Provision of depreciation is an accounting method that is used in most countries to deal with the fact that most forms of physical capital (e.g. machines, computers, robots) decline in value over time. It allows businesses to include depreciation as an "expense" that businesses incur, which affects how their profits are reported and taxed.
Without provision of depreciation, balance sheets would overestimate the value of a company, because they would essentially be assuming that everything the company owns is worth as much as it was when they bought it.

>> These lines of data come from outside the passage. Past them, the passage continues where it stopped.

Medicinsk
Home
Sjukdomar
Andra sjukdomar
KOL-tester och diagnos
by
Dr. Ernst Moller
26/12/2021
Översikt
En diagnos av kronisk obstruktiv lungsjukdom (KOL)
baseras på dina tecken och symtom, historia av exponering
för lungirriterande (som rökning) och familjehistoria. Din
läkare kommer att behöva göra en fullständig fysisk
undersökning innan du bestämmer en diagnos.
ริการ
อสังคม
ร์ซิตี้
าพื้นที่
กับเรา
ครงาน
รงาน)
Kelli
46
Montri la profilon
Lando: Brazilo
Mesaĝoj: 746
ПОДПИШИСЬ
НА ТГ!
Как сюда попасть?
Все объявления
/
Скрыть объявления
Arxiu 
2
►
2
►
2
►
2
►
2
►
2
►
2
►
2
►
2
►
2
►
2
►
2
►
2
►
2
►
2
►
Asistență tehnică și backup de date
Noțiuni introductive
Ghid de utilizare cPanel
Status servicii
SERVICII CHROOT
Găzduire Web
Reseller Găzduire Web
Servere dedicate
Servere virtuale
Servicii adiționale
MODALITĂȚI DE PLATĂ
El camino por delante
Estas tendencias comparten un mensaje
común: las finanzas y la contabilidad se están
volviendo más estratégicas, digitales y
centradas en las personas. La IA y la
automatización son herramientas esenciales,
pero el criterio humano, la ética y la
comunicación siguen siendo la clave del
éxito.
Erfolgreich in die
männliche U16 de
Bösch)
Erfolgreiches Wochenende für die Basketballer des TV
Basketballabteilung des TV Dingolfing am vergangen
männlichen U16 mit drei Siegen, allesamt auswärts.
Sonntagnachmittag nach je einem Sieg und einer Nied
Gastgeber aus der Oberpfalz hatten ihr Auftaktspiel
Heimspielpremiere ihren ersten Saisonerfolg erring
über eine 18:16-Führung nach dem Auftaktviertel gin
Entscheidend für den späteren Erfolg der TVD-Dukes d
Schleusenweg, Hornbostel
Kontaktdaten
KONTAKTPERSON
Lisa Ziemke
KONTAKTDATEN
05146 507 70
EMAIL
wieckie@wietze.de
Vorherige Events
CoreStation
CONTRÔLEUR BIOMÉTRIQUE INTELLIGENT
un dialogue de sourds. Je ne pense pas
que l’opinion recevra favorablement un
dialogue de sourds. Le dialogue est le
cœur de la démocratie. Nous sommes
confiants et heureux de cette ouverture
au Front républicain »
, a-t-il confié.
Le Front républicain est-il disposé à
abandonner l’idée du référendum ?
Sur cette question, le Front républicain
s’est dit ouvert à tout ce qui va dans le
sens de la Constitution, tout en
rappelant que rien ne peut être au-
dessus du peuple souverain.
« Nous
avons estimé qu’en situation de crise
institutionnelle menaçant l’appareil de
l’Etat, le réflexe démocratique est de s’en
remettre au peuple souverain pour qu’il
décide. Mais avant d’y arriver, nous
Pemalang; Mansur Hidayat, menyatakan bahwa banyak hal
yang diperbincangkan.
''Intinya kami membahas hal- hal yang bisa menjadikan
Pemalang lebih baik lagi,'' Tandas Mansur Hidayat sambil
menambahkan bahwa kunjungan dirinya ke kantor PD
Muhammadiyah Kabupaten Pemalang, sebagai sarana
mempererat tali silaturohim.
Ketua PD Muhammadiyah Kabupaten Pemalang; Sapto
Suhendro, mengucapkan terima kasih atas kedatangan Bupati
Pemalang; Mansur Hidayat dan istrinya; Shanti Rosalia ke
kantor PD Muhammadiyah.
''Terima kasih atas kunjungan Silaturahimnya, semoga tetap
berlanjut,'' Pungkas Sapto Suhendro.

They would also make even a good investment look like a bad idea, as the profits of the company would fall every time you buy a new asset.
On an accounting statement, provision of depreciation is generally recorded in two ways:
Depreciation Expense, where the loss in value of an asset that occurred during this accounting period is simply recorded as an expense, as if it were literally money that had to be paid out this accounting period.
But we also want to keep track of the current value of the asset, which brings us to the other part, Accumulated Depreciation. The accumulated depreciation is the total lost value of the asset over the whole time it has been owned.
So for example if you buy a $10,000 asset and depreciate it linearly over 5 years, you record a depreciation expense of $2000 each year, but the accumulated depreciation is $2000, then $4000, then $6000, then $8,000, and finally $10,000, at which point you stop adding depreciation expense.